それもそのはず……彼は様々なジャンルの動画で引っ張りだこ。
設楽の事件による鷹聖学園に集まるヘイトを全て引き受けているようなものなのだ。
疲弊して、心が少し歪んでしまっても仕方がない。
ここは誠心誠意の対応をするしかないだろう。
「ふざけてなどいないぜ?俺は君には感謝しているんだ。それだけ伝えようと思ってね」
「…………感謝?」
「君は俺が受けるハズの視線を……全てかっさらっていってくれた。そのおかげで俺は、日々安寧な生活を続けることができている。感謝してもしきれないぐらいだ。本当にありがとう、暗崎くん」
「お前、本当に死ね」
彼はまだ、心を開いてくれないようだった。
一体、何が彼をこんなに頑なにしてしまったというのだ?
やはり第一級のネットアイドルともなると、色んなハードルも自然と高くなるのかもな。
さて、彼の心の氷を溶かすのにはどうしたら良いものやら……
俺がそんなことを考えながら教室を見回すと、不意に教室の反対側にいる霧島さんと目があった。
…………………目が、あってしまった。
あの出来事があり、なんとなく、気まずい感じがしてそっちの方を向くのを控えていたのだが………

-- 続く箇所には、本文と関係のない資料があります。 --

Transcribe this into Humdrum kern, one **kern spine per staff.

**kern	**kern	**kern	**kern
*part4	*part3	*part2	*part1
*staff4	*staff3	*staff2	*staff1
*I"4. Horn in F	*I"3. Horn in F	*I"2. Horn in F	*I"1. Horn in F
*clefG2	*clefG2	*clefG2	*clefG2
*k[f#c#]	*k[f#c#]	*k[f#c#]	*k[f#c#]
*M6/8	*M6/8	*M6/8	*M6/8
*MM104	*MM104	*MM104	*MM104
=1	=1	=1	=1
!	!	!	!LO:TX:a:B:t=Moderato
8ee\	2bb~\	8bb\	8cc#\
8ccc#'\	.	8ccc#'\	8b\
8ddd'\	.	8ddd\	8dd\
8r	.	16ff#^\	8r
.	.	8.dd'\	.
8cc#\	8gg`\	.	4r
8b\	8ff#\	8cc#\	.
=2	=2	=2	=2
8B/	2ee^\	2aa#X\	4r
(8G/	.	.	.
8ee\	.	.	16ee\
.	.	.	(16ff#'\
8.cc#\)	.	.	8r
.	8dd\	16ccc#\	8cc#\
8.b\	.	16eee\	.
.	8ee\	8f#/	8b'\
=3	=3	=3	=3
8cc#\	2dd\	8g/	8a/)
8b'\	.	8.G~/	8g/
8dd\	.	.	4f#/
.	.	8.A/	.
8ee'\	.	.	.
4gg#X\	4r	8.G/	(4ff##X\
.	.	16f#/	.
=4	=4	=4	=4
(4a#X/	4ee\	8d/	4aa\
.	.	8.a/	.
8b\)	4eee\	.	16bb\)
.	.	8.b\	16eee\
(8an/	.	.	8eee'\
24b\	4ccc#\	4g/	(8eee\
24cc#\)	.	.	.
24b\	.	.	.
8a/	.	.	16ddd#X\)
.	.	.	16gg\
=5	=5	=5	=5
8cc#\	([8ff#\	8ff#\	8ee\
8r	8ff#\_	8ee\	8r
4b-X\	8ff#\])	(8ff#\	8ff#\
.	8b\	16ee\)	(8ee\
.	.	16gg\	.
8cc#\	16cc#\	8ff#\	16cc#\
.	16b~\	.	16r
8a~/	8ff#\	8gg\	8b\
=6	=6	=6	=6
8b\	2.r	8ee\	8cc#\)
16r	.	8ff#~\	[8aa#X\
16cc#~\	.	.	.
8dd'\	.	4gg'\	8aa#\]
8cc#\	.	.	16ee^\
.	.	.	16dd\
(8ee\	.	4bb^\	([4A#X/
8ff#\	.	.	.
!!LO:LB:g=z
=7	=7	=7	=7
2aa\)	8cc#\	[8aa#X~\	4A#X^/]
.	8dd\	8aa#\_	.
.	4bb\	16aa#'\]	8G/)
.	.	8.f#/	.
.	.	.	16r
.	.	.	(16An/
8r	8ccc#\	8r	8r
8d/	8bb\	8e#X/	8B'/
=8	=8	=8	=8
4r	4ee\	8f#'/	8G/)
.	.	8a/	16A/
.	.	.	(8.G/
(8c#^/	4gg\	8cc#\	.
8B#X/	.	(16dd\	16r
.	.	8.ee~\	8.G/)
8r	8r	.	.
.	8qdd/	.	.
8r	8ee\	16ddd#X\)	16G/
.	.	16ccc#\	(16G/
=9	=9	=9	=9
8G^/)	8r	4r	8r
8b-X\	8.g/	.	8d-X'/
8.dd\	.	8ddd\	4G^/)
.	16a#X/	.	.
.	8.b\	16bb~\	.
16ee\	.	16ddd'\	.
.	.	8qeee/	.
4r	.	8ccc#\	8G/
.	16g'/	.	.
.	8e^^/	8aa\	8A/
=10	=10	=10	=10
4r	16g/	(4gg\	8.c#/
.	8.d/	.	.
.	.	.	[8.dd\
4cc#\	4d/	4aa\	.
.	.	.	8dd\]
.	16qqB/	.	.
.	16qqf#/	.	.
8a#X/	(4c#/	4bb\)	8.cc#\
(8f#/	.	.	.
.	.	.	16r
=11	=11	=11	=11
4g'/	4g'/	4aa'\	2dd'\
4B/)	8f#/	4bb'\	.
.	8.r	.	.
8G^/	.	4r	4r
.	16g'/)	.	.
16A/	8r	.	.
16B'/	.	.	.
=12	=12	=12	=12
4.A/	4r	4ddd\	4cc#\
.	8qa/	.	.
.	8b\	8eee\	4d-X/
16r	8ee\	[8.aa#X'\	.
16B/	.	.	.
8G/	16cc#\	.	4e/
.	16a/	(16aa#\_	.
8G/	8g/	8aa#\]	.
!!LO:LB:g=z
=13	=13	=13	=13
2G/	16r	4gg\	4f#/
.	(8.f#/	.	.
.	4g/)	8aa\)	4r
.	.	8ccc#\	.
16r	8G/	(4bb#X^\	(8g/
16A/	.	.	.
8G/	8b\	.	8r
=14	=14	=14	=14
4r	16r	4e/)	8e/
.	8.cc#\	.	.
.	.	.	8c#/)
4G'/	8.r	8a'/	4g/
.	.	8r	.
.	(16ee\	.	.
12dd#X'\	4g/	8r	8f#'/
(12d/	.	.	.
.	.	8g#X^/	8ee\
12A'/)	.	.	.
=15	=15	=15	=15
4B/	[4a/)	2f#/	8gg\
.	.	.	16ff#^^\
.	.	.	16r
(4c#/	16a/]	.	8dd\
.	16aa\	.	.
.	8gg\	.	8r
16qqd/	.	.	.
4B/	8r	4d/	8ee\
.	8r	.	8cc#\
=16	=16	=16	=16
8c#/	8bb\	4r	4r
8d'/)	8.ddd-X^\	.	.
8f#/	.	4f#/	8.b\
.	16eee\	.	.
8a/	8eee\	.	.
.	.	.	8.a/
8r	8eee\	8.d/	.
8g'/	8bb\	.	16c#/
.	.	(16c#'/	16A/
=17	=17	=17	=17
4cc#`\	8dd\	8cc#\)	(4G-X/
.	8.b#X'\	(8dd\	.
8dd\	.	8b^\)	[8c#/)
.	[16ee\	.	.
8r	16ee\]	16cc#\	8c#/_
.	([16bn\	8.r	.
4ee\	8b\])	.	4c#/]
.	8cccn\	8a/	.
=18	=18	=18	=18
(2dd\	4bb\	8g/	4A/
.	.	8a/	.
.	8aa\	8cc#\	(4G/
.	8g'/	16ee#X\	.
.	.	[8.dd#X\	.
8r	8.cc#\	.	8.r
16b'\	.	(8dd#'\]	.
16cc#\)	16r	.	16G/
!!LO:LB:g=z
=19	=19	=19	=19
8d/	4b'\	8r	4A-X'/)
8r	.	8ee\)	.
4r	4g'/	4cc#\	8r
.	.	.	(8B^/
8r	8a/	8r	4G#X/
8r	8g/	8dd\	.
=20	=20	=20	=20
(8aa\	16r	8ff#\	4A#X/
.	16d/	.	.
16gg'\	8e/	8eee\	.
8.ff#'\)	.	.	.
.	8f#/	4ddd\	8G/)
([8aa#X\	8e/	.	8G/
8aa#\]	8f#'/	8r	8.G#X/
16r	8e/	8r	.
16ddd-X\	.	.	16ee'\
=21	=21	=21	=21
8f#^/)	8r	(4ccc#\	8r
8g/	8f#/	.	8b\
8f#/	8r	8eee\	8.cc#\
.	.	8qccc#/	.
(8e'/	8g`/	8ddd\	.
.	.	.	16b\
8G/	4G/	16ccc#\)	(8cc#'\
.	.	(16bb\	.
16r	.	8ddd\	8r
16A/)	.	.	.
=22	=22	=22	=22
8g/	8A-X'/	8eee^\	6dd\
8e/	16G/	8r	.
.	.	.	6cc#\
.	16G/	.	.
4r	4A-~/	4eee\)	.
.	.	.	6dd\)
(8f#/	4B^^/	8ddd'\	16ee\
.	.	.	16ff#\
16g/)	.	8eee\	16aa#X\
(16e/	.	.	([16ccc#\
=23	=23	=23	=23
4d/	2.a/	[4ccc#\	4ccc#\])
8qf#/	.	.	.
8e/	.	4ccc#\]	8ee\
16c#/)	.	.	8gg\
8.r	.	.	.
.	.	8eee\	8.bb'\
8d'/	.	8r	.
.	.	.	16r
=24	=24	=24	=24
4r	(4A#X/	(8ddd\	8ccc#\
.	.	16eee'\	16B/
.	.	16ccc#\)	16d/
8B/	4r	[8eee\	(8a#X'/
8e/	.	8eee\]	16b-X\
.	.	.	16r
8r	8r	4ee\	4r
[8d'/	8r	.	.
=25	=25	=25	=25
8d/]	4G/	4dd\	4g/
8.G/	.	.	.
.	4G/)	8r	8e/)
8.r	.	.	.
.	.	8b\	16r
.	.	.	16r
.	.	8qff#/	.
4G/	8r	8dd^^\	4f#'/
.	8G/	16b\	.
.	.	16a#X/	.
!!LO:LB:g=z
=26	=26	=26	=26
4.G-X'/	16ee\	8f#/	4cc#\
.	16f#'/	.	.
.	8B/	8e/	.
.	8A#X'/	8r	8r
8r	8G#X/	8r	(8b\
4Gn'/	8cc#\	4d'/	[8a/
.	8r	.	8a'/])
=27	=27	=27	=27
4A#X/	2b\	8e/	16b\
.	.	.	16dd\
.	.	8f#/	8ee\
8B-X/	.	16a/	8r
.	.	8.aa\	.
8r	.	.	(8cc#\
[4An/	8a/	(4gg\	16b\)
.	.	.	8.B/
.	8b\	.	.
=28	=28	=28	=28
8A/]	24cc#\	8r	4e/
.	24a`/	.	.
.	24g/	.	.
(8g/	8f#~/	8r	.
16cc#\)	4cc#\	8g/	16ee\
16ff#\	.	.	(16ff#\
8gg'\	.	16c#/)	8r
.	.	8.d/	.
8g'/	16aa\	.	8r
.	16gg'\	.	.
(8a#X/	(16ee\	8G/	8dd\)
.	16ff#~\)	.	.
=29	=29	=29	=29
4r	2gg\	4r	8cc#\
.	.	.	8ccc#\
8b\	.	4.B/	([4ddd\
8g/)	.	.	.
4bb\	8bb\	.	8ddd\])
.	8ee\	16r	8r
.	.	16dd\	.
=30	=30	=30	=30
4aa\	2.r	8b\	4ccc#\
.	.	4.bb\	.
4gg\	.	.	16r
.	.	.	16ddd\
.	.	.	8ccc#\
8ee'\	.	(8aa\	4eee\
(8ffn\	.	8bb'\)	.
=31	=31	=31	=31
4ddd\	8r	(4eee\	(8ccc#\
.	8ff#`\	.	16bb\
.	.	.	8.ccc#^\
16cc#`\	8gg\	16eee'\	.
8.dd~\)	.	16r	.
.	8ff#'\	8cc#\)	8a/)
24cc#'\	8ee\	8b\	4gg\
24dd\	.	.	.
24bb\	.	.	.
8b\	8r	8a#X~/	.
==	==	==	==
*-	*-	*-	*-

そうして、彼女はまっすぐに俺の方に向かって歩いて来る。
な、なんだ?
まずい。
あの時のことを問い詰められる?
その上で改めて吊るしあげられるのだろうか?
いや、いやいや。違うな。落ち着け。
俺は問い詰められても何も問題はないはずだ。
本来、俺は何も悪いことはしていないのだ。
あの時のことは全て、あのモヤシ野郎と変態に仕組まれた罠だったのだ。
俺は、奴らに嵌められたのだ……彼女に真っ先にそう説明したい衝動にかられた。
そうだ、彼女にはちゃんと説明しよう。
俺は、奴らに嵌められて、女湯に墜落しかけ……あわや不時着というところで、仕方なくその場の女子全員のタオルを吹き飛ばしたのだ。
そうしてそのまま、不本意ながら俺はゆっくりと旋回しつつ、その場の女子全員の裸体をガン見することにはなってしまったが……それはあくまで不可抗力だ。バッチリ記憶に焼き付けてはいるが、きっと多分、それは俺のせいではない。
そうして結果的に、俺は奴らに吐かされるまま女子の詳細な乳情報を男子生徒達にもたらしたのだが……
…………
……………駄目じゃん。
全然駄目じゃん!!!!
この説明じゃ、結局俺のやってること思いっきり黒じゃん!!!!!
俺が他に自分が白となる説明を捻出しようと必死に頭を回転させていると……
もうすでに、霧島さんは目と鼻の先にいた。
そして…
「芹澤くん。今日の放課後、空いてる?ちょっと手伝ってもらいたいことがあるんだけど………」
彼女は突然、そんな話を切り出して来たのだった。